Abolition is about removing prisons, policing and surveillance from our society and in its place, building communities based on care where everyone’s needs are met. It sounds like a utopia, but it really needn’t be. We’ve been tricked into believing that hardship and violence are necessary to a functioning society but we don’t need those things to be happy and safe. Abolition is about building a new future just as much as it is about taking down the prison industrial complex. Alternatives to cops and prisons will be different for each community based on its needs and there will be mistakes made, but we need to try hundreds of different experiments and just do it until we get there. Those are all lessons learned from Mariame Kaba’s We Do This ‘Til We Free Us.


Anarchy to me doesn’t mean fire, violence and chaos, as I’ve seen it portrayed in the media my whole life. It means community-based leadership and deep democracy, where we all have a say in what affects us. It’s decentralization and a focus on the local context.


Interested in Joining SJC?


Sarah feels that “feminism, anti-capitalism, abolition and anarchy are closely related politics and work together to combat systems of oppression and also build a better world. If this sounds at all appealing to you, check out the SJC’s Revolution of Care manifesto.”


Though joining was a no-brainer for Sarah, she recalls, “it took me a while to get used to the SJC’s structure; To understand the difference between the Co-op, the Coalitions, the board and membership. It took me a whole year after being involved to actually become a member; this is even though I’d been working with teams already.

Once I got used to the decentralized organizational structure, I started to feel more comfortable and knew that this is where I can build community. This is where I can really both make a difference and put down roots.”

What Makes this Work Worth it Despite the Challenges?


Sarah: “The relationships I’ve built through my social justice work have been everything.

I think it’s because being involved in leadership and social justice work has allowed me to be myself unapologetically, and I’m very open to new people.

I’m happy to share all of myself, and I try to be as open and non-judgemental as I can and accept all of someone else.”


Are There Wins?

“It’s incredibly rewarding to see the small wins we achieve through our work.

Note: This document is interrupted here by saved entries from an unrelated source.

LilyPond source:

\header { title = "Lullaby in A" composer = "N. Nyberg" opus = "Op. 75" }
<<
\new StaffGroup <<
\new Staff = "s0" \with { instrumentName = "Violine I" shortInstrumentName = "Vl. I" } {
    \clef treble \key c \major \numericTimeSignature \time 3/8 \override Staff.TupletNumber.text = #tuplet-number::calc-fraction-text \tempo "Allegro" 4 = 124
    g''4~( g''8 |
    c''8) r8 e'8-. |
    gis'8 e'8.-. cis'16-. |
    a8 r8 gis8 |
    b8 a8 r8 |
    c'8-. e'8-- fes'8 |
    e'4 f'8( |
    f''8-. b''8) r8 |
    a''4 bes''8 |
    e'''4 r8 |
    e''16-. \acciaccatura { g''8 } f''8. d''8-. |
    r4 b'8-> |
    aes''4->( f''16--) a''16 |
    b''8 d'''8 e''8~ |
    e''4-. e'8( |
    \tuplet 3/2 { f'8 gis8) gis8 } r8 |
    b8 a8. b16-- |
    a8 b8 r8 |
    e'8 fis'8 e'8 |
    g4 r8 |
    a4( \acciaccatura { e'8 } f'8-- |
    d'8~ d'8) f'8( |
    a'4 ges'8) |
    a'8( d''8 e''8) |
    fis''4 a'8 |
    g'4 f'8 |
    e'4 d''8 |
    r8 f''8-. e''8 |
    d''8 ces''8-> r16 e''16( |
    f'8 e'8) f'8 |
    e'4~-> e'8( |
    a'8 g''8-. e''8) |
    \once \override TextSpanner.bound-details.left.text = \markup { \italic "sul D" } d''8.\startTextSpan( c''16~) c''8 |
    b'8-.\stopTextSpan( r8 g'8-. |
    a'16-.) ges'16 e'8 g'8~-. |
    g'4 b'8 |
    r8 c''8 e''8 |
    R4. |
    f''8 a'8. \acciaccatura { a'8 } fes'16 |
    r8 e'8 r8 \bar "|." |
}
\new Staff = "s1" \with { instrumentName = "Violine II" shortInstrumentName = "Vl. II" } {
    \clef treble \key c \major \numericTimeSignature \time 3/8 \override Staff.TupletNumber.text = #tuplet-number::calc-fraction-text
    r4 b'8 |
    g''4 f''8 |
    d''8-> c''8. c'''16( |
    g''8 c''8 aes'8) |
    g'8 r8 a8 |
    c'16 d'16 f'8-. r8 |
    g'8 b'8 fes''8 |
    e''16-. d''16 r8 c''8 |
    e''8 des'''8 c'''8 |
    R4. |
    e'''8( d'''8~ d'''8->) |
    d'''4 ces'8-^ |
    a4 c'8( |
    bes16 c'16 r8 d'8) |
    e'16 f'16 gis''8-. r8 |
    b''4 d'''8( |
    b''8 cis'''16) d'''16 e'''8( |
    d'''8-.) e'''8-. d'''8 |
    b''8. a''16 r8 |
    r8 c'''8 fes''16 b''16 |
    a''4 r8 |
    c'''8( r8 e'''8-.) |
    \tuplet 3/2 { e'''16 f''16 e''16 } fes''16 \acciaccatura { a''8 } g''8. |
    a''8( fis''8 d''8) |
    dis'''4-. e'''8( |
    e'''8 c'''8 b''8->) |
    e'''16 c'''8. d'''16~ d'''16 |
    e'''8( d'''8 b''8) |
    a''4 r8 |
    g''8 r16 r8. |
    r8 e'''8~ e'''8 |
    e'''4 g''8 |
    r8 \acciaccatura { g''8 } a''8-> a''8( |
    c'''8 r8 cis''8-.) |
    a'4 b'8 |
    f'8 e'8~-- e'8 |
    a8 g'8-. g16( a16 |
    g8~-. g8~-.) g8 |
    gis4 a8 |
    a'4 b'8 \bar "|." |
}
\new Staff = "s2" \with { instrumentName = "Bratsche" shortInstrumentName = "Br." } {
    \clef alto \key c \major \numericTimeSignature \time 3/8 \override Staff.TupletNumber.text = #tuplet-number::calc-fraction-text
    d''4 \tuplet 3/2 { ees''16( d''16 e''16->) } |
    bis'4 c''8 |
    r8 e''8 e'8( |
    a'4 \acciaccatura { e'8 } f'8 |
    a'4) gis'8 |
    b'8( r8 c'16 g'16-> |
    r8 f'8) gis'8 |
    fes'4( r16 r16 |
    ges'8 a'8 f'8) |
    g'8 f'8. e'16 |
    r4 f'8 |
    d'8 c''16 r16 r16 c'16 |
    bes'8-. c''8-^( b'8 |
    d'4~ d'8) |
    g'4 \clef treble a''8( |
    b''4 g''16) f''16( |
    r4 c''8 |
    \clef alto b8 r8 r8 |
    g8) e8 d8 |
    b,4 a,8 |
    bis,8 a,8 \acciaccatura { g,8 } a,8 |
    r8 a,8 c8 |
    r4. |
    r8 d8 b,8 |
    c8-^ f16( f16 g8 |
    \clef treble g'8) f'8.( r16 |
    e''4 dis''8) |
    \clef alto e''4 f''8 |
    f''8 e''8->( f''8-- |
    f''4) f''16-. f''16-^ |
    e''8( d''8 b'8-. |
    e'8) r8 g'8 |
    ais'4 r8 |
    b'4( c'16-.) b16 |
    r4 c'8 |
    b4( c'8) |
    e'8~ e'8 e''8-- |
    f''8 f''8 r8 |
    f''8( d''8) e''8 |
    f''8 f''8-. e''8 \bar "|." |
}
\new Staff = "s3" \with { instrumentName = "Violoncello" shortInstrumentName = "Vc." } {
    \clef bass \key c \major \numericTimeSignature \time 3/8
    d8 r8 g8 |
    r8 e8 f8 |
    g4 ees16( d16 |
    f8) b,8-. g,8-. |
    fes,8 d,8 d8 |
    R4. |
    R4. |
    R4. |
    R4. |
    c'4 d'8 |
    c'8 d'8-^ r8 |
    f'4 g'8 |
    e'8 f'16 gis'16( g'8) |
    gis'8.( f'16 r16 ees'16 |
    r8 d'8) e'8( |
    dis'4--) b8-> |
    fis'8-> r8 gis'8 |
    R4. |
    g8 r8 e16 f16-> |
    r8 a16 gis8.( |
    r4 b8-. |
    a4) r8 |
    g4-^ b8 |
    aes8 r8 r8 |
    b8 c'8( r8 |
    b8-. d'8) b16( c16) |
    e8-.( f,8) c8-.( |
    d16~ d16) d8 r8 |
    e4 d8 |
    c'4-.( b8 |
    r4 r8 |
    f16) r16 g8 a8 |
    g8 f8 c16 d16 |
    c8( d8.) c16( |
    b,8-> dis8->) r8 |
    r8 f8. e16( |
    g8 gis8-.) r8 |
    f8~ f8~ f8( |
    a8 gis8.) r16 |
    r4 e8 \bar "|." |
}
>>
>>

An event, protest, march, or campaign might not have the desired effect on the seats of power that we want to influence immediately, but if we’ve brought one more person on board to the Revolution, it’s a win. In Mariame Kaba's book, she states that our ‘losses’ aren’t really losses because we are learning things and building momentum through our organization all the time.”

How Does this Fit into the Big Picture?


One day, we’ll achieve the big changes we want to see, but we have to keep working at it. ‘Do it with others –nothing worth doing is done alone’” (Mariama Kaba).


In addition to reading Mariama Kaba’s We Do This ‘Til We Free Us, Sarah highly recommends that we all read Pollution is Colonialism by Max Liboiron.